Records shown
• • • •

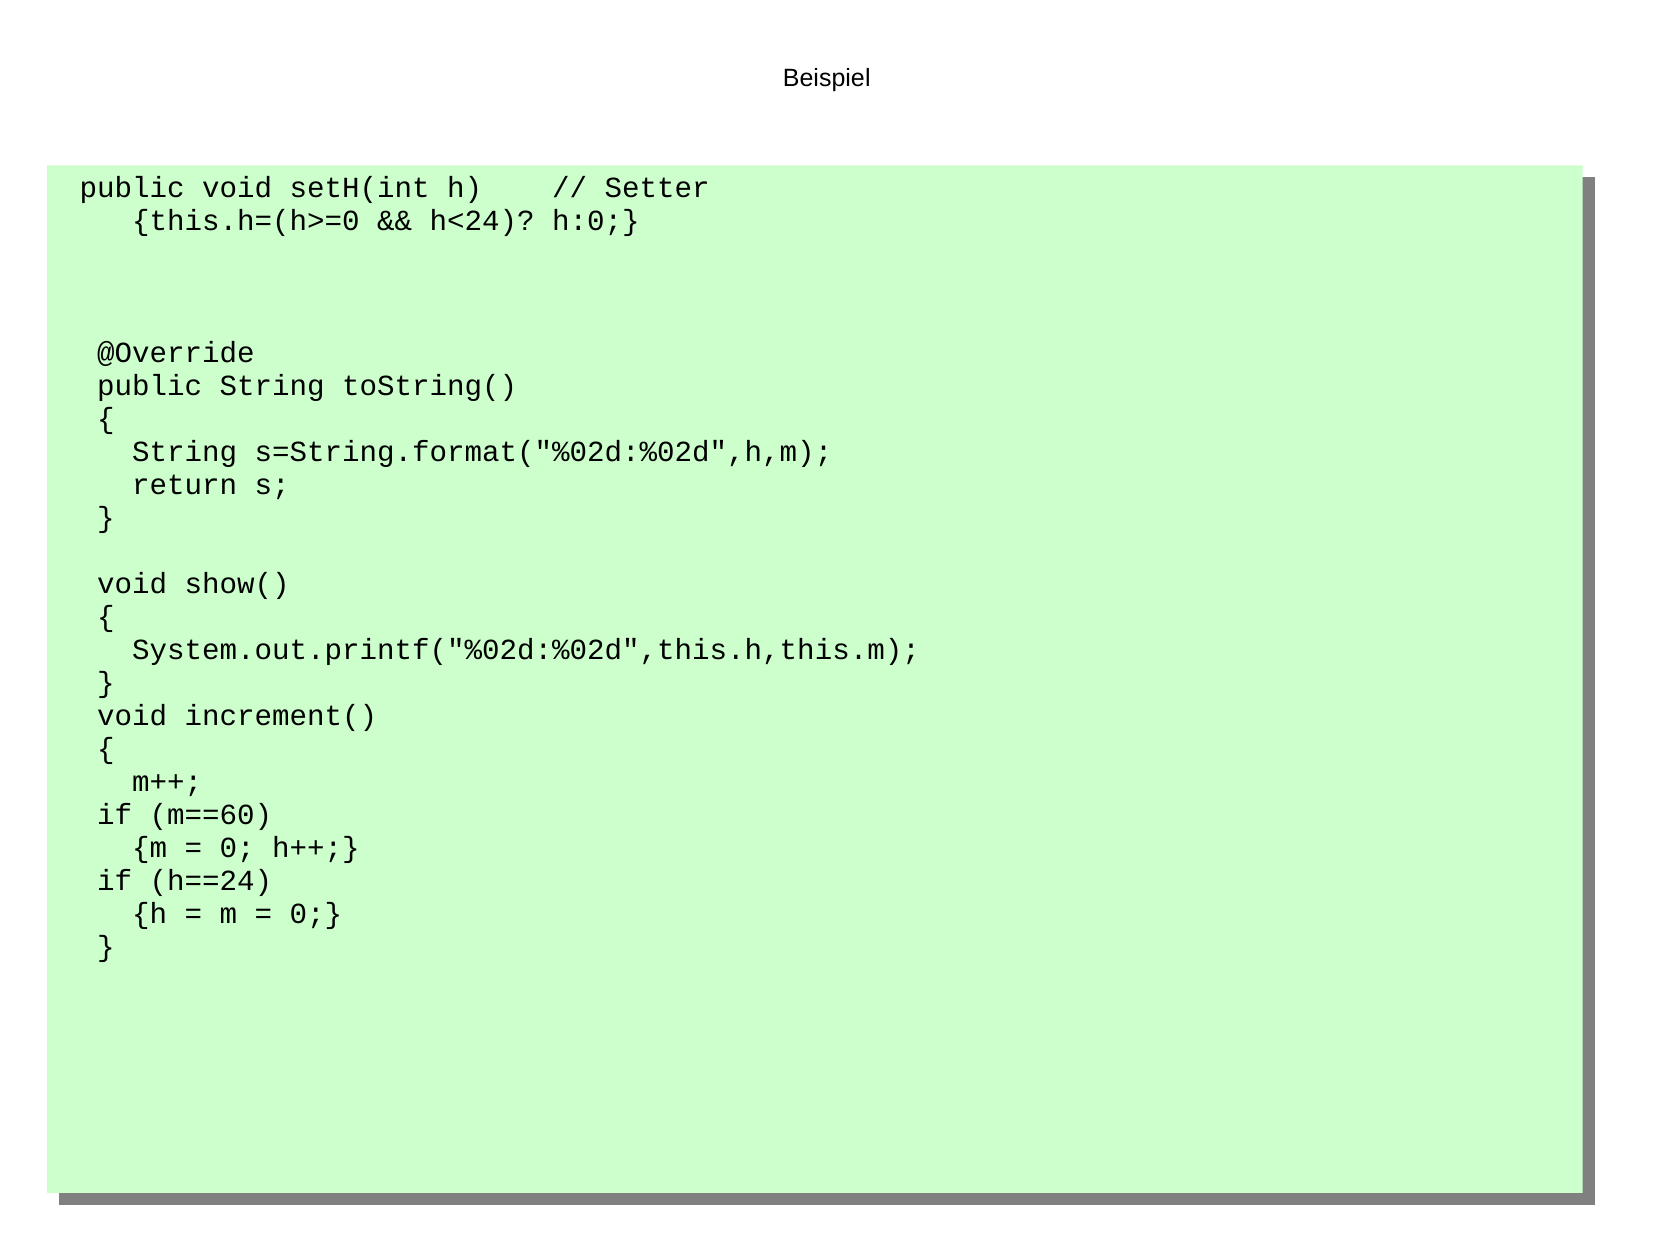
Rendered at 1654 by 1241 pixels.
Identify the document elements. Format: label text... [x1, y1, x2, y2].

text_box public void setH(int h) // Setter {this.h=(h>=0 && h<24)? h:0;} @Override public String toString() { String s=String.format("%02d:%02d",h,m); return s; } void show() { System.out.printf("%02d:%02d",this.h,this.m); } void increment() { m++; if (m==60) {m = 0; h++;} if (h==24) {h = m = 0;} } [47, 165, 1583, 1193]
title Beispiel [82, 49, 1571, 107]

• • • •

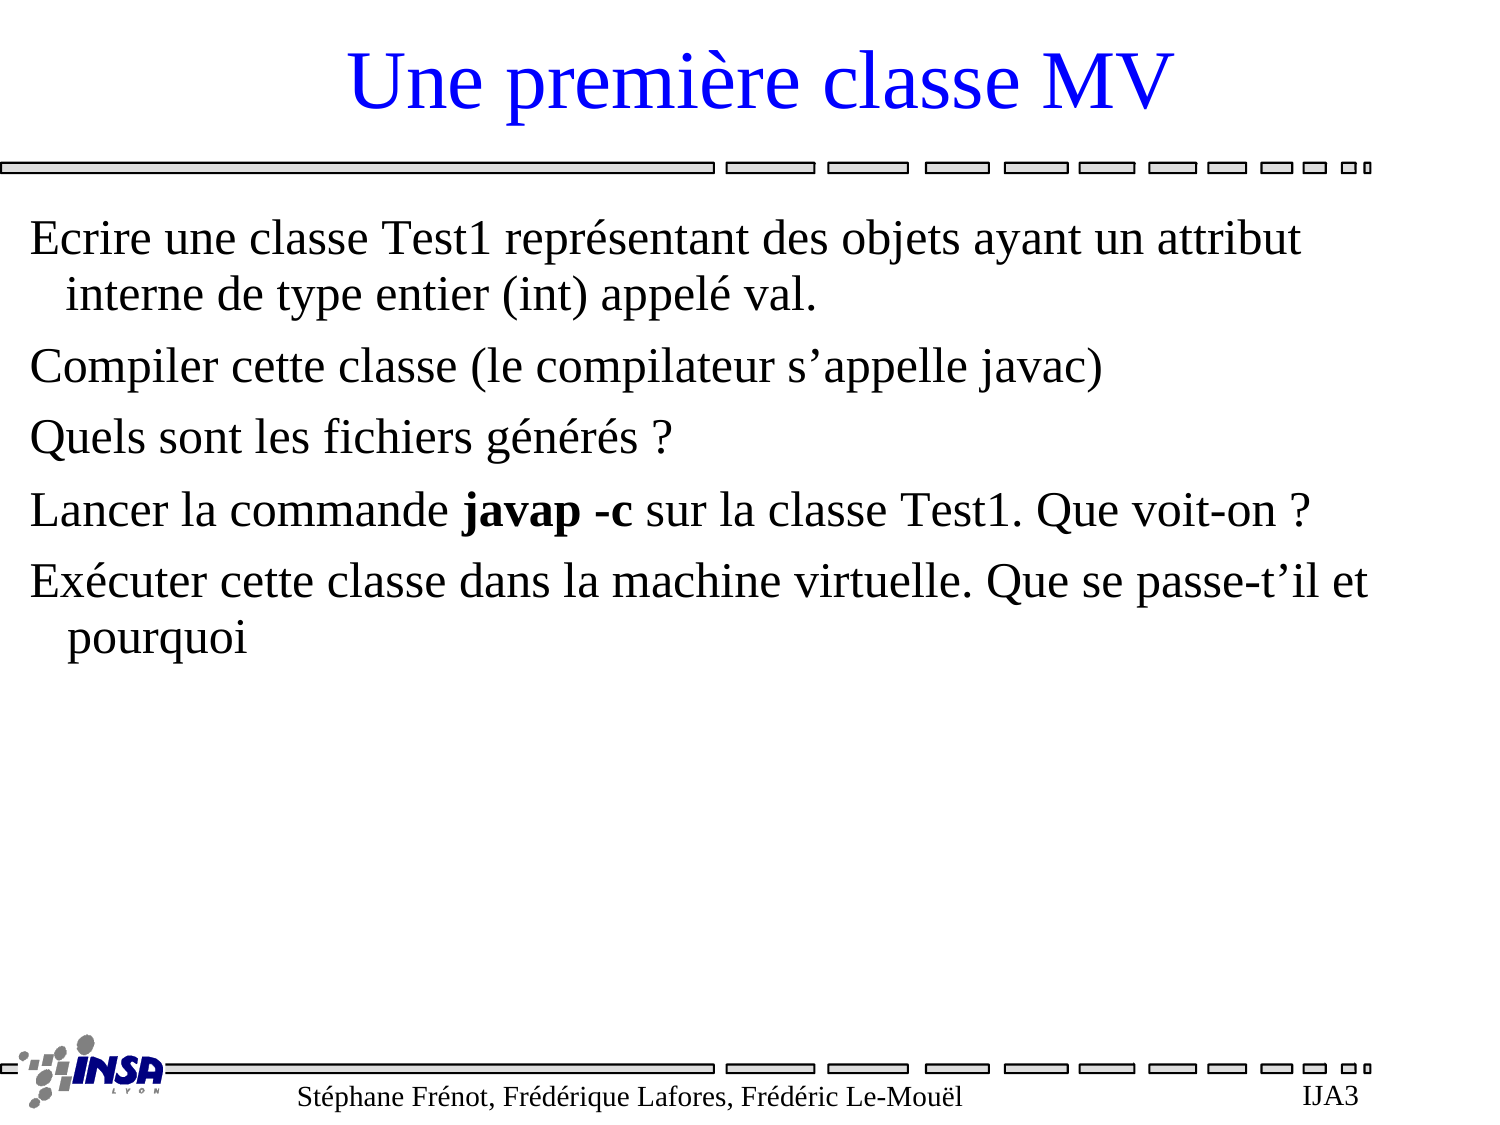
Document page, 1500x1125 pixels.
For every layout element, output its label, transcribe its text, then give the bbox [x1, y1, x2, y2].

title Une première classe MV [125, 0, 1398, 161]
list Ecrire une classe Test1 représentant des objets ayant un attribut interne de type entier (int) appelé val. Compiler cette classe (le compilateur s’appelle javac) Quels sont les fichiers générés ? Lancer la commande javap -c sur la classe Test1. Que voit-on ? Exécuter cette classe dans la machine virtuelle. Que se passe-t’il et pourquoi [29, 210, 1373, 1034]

• • • •

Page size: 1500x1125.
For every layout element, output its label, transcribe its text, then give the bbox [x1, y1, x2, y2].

• • • •

What is being asked
Copy the listing lines from the line containing "Document page, 1500x1125 pixels." up to and including the line containing "title Une première", with no change to any of them.

Result
Document page, 1500x1125 pixels.
For every layout element, output its label, transcribe its text, then give the bbox [x1, y1, x2, y2].

title Une première classe MV [125, 0, 1398, 161]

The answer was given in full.